AIM OF THE TASK ::
Go through the listing below and return each line that includes "تنها".
▶
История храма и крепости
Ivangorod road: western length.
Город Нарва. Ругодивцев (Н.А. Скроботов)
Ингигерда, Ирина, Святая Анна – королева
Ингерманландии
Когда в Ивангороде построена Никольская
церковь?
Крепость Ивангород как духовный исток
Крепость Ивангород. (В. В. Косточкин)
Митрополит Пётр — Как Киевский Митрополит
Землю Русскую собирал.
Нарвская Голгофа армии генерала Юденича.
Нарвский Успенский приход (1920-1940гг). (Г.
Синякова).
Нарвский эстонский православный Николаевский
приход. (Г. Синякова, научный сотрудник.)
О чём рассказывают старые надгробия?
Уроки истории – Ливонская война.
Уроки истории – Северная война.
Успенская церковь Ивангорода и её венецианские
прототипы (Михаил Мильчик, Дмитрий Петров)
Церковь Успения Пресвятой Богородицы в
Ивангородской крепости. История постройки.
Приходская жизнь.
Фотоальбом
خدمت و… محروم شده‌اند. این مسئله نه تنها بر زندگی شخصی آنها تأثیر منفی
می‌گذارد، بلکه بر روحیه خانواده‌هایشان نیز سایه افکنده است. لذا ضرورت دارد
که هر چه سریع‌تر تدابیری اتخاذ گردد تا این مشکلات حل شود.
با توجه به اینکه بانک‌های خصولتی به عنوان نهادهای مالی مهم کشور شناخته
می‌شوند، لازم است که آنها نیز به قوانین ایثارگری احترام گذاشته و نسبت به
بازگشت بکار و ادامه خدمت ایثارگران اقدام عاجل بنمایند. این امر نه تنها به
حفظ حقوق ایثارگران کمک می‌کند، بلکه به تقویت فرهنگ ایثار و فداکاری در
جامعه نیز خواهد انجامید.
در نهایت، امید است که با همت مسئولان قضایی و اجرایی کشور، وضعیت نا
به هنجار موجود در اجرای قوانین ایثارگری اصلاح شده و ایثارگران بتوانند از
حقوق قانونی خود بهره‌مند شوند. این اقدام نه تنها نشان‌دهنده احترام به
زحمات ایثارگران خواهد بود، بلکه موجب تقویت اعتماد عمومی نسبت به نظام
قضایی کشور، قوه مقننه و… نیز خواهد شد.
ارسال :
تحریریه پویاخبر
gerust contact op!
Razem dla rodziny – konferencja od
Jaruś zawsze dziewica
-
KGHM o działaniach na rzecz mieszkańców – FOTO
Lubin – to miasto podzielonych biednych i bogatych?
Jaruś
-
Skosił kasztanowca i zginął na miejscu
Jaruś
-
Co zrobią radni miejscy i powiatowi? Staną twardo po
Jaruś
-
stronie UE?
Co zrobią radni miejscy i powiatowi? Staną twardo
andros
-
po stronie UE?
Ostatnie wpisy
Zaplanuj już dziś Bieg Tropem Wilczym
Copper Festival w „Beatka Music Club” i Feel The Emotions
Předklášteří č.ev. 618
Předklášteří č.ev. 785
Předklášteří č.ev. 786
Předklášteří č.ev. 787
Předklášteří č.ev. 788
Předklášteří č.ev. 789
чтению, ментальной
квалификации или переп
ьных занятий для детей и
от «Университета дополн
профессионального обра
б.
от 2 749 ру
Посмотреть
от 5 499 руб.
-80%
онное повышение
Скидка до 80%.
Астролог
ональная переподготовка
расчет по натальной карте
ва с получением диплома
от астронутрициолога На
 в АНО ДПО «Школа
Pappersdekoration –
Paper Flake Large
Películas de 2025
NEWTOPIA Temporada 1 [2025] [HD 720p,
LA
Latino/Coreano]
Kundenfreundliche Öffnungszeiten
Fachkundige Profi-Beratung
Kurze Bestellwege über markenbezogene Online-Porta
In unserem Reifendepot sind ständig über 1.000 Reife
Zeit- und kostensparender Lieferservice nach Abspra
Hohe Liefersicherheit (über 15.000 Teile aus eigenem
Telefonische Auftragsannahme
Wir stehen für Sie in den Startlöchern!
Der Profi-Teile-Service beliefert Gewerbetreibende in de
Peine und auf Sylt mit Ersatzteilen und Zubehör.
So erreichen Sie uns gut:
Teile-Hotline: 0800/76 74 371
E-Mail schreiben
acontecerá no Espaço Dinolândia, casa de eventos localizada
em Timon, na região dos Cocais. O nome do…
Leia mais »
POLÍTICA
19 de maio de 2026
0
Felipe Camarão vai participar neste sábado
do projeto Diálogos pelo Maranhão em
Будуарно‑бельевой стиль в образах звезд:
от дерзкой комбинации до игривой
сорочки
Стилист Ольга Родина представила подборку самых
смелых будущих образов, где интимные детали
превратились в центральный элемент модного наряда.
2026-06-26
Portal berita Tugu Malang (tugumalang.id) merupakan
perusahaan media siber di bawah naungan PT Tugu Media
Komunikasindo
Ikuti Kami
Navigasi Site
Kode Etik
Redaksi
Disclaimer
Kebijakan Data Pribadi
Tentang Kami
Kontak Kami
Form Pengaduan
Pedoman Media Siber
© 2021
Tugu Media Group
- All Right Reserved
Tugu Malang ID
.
◀
SOLVED EXERCISE ::
خدمت و… محروم شده‌اند. این مسئله نه تنها بر زندگی شخصی آنها تأثیر منفی
بازگشت بکار و ادامه خدمت ایثارگران اقدام عاجل بنمایند. این امر نه تنها به
حقوق قانونی خود بهره‌مند شوند. این اقدام نه تنها نشان‌دهنده احترام به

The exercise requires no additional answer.